### Listed entries
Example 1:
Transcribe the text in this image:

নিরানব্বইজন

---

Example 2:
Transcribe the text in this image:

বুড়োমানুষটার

### Task requirements
Retype the records above in full, exactly as they appear.

### Answer box
Example 1:
Transcribe the text in this image:

নিরানব্বইজন

---

Example 2:
Transcribe the text in this image:

বুড়োমানুষটার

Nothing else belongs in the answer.